— WHAT TO PRODUCE —
Can you reproduce the passage on CSF1R inhibitor trials word for word, starting with "There are multiple" and going on through "for hepatic dysfunction."?

— TEXT PROVIDED —
╭──
There are multiple upcoming clinical trials involving CSF1R inhibitors, including an open label phase I/II study of DCC-3041 (Clinicaltrials.gov Identifer: NCT03069469; Decipheral Pharmaceuticals Inc., Waltham, MA, USA), which is currently recruiting; a phase I/II study of cabiralizumab in patients with TGCT-D, which has completed recruiting (Clinicaltrials.gov Identifier: NCT02471716); and a study of pexidartinib in participants with moderate hepatic impairment compared to healthy participants, which also is currently recruiting (Clinicaltrials.gov Identifier: NCT04223635). The latter trial highlights one of the more difficult aspects of using pexidartinib, as blood draws must be taken weekly for 8 weeks to monitor for hepatic dysfunction.
╰──
Collected data
╭──
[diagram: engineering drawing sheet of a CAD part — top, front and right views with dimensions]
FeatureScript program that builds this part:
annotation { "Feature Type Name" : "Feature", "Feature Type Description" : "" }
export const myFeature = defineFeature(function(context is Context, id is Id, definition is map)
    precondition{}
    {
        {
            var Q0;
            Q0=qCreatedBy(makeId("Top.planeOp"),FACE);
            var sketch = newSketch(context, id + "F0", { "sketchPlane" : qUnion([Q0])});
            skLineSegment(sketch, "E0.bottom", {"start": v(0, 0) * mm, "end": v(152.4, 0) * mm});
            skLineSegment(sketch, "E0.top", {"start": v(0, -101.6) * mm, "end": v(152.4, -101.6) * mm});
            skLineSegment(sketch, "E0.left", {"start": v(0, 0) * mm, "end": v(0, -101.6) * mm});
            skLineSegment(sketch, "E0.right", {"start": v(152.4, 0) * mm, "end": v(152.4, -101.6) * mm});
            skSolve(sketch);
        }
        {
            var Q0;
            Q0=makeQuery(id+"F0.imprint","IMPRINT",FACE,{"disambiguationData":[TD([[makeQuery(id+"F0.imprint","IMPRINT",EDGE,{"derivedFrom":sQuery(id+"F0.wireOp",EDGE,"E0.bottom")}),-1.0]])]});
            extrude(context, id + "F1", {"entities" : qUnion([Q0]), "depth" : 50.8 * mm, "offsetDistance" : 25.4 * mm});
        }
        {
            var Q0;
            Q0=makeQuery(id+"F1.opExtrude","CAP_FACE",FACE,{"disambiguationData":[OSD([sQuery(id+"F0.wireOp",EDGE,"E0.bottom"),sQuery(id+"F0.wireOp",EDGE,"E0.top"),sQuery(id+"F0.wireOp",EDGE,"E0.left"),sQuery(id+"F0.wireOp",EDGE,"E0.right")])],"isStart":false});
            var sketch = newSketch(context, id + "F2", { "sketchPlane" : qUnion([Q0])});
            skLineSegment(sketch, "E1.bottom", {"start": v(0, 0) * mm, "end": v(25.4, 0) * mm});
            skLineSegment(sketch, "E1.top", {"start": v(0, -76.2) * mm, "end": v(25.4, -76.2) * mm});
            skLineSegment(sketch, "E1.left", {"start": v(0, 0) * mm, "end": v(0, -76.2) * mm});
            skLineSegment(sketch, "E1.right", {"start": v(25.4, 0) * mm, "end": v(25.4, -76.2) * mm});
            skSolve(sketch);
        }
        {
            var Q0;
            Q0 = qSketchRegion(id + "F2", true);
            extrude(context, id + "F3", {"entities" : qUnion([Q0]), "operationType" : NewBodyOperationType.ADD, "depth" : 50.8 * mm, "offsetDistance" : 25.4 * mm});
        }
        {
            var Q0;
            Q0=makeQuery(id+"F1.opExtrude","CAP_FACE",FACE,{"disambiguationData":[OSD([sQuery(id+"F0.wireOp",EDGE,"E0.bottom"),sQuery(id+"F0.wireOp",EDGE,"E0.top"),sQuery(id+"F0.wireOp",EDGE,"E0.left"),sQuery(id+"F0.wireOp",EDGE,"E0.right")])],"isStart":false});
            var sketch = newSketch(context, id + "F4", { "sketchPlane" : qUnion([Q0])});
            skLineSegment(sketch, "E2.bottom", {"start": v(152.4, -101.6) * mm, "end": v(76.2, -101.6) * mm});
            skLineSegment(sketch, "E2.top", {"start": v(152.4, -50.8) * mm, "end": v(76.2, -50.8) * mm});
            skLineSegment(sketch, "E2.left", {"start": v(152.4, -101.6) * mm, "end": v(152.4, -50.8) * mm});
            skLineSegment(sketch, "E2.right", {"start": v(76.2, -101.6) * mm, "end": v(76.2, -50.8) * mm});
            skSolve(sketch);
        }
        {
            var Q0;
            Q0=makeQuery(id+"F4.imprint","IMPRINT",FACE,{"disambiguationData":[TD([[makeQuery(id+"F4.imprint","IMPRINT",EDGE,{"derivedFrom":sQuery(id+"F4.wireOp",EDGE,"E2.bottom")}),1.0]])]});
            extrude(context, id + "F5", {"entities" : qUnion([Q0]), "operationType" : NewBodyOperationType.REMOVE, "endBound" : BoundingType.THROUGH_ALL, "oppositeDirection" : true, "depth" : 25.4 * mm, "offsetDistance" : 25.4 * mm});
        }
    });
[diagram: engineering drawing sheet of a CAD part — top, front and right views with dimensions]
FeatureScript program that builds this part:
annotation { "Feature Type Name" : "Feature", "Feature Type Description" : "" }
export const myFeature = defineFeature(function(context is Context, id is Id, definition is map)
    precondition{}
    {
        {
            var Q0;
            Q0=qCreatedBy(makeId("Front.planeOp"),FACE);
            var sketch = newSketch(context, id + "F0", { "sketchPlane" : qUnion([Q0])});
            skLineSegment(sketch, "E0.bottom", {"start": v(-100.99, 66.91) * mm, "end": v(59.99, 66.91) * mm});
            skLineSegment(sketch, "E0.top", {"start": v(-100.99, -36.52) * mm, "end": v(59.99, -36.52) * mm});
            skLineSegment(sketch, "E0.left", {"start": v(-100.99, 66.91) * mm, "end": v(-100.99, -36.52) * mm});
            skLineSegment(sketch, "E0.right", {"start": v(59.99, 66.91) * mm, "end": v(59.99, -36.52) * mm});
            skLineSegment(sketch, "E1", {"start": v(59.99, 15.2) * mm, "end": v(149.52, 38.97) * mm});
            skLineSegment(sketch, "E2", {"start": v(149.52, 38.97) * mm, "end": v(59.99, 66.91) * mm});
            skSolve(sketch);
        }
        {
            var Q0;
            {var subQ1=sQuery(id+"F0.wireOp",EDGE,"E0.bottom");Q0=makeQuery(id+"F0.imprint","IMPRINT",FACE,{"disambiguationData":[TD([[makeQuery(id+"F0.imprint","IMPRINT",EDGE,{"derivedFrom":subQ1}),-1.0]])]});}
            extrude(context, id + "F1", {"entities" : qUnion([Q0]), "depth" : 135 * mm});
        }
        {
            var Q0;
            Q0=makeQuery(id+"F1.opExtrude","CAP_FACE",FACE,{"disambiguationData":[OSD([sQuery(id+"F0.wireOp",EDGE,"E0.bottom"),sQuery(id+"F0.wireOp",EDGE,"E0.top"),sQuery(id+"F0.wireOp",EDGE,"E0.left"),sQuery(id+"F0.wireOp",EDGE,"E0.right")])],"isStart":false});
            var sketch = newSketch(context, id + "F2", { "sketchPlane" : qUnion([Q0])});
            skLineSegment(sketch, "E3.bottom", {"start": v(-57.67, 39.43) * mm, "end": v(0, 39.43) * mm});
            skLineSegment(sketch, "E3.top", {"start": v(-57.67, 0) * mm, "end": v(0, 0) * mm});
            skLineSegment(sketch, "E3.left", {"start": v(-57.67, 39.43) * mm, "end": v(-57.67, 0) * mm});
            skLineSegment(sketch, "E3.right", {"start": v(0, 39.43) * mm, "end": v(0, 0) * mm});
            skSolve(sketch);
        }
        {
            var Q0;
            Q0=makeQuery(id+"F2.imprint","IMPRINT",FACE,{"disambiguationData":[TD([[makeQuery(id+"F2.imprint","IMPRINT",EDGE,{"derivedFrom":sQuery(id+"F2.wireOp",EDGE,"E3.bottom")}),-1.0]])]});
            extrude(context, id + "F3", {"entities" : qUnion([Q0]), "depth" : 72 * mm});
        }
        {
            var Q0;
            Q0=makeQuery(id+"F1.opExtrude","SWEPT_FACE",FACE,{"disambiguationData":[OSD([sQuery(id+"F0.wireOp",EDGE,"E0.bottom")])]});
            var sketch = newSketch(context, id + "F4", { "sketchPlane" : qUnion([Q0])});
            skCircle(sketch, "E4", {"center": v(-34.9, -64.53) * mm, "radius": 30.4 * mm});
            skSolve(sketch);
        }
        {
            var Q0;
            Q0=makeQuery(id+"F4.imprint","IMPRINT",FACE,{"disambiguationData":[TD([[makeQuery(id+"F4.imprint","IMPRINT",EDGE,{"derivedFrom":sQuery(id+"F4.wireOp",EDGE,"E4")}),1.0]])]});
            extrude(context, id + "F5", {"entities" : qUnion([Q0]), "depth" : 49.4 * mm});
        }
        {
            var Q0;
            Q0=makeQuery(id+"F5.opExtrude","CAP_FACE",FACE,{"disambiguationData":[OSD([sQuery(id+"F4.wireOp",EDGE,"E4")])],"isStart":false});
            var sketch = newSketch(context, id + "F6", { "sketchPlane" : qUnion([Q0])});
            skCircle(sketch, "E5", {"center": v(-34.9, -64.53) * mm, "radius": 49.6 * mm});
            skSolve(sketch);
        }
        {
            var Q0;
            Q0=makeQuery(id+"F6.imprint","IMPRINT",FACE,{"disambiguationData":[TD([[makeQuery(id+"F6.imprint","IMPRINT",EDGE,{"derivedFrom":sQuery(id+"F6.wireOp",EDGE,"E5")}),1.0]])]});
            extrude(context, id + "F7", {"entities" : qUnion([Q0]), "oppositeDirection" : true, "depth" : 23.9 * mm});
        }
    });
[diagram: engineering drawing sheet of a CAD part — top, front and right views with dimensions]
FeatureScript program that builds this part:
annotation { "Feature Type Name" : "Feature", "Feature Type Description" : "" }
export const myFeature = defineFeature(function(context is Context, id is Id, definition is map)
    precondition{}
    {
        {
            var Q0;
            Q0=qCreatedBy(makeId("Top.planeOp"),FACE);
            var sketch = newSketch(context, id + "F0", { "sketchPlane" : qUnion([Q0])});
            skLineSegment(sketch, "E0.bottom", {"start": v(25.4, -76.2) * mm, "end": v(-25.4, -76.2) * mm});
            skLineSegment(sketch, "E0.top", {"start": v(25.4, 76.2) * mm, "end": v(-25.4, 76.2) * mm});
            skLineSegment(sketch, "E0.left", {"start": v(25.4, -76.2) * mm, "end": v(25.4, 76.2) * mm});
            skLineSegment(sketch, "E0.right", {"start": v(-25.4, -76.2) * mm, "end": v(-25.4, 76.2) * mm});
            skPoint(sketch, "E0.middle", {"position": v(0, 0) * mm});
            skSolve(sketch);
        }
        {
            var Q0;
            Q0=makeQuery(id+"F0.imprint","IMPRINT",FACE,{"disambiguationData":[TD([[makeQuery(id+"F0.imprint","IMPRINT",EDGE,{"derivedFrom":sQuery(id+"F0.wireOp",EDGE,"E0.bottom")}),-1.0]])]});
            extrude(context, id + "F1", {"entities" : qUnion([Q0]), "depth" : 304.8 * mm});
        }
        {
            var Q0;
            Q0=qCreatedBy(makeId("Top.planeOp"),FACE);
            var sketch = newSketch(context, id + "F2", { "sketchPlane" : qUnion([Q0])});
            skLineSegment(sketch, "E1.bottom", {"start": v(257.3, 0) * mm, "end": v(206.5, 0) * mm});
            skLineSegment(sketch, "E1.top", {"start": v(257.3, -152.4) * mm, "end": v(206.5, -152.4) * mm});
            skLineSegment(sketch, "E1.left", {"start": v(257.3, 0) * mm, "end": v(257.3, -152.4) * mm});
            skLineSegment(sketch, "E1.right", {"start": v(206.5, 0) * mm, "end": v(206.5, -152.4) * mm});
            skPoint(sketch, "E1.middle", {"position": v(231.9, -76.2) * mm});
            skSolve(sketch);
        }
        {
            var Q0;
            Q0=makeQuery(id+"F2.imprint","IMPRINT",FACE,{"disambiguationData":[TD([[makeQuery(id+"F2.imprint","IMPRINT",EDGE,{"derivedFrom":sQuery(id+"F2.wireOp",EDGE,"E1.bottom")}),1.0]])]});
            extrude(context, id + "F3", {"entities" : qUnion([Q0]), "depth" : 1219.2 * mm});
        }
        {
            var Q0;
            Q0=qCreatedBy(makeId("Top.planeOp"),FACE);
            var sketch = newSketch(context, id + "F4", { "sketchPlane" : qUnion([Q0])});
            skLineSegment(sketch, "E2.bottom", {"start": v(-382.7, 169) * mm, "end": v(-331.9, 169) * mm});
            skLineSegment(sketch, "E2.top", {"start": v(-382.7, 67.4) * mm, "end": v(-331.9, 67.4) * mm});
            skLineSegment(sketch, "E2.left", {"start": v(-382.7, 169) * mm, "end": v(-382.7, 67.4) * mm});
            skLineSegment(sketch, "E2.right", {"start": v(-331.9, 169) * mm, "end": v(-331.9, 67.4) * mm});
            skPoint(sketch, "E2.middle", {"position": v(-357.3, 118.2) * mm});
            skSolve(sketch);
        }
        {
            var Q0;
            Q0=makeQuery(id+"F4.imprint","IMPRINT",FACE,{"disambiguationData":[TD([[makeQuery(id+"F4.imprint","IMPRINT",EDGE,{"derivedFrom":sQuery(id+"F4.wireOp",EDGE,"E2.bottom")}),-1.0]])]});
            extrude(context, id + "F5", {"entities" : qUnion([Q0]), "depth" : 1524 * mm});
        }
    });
╰──
— ANSWER BOX —
There are multiple upcoming clinical trials involving CSF1R inhibitors, including an open label phase I/II study of DCC-3041 (Clinicaltrials.gov Identifer: NCT03069469; Decipheral Pharmaceuticals Inc., Waltham, MA, USA), which is currently recruiting; a phase I/II study of cabiralizumab in patients with TGCT-D, which has completed recruiting (Clinicaltrials.gov Identifier: NCT02471716); and a study of pexidartinib in participants with moderate hepatic impairment compared to healthy participants, which also is currently recruiting (Clinicaltrials.gov Identifier: NCT04223635). The latter trial highlights one of the more difficult aspects of using pexidartinib, as blood draws must be taken weekly for 8 weeks to monitor for hepatic dysfunction.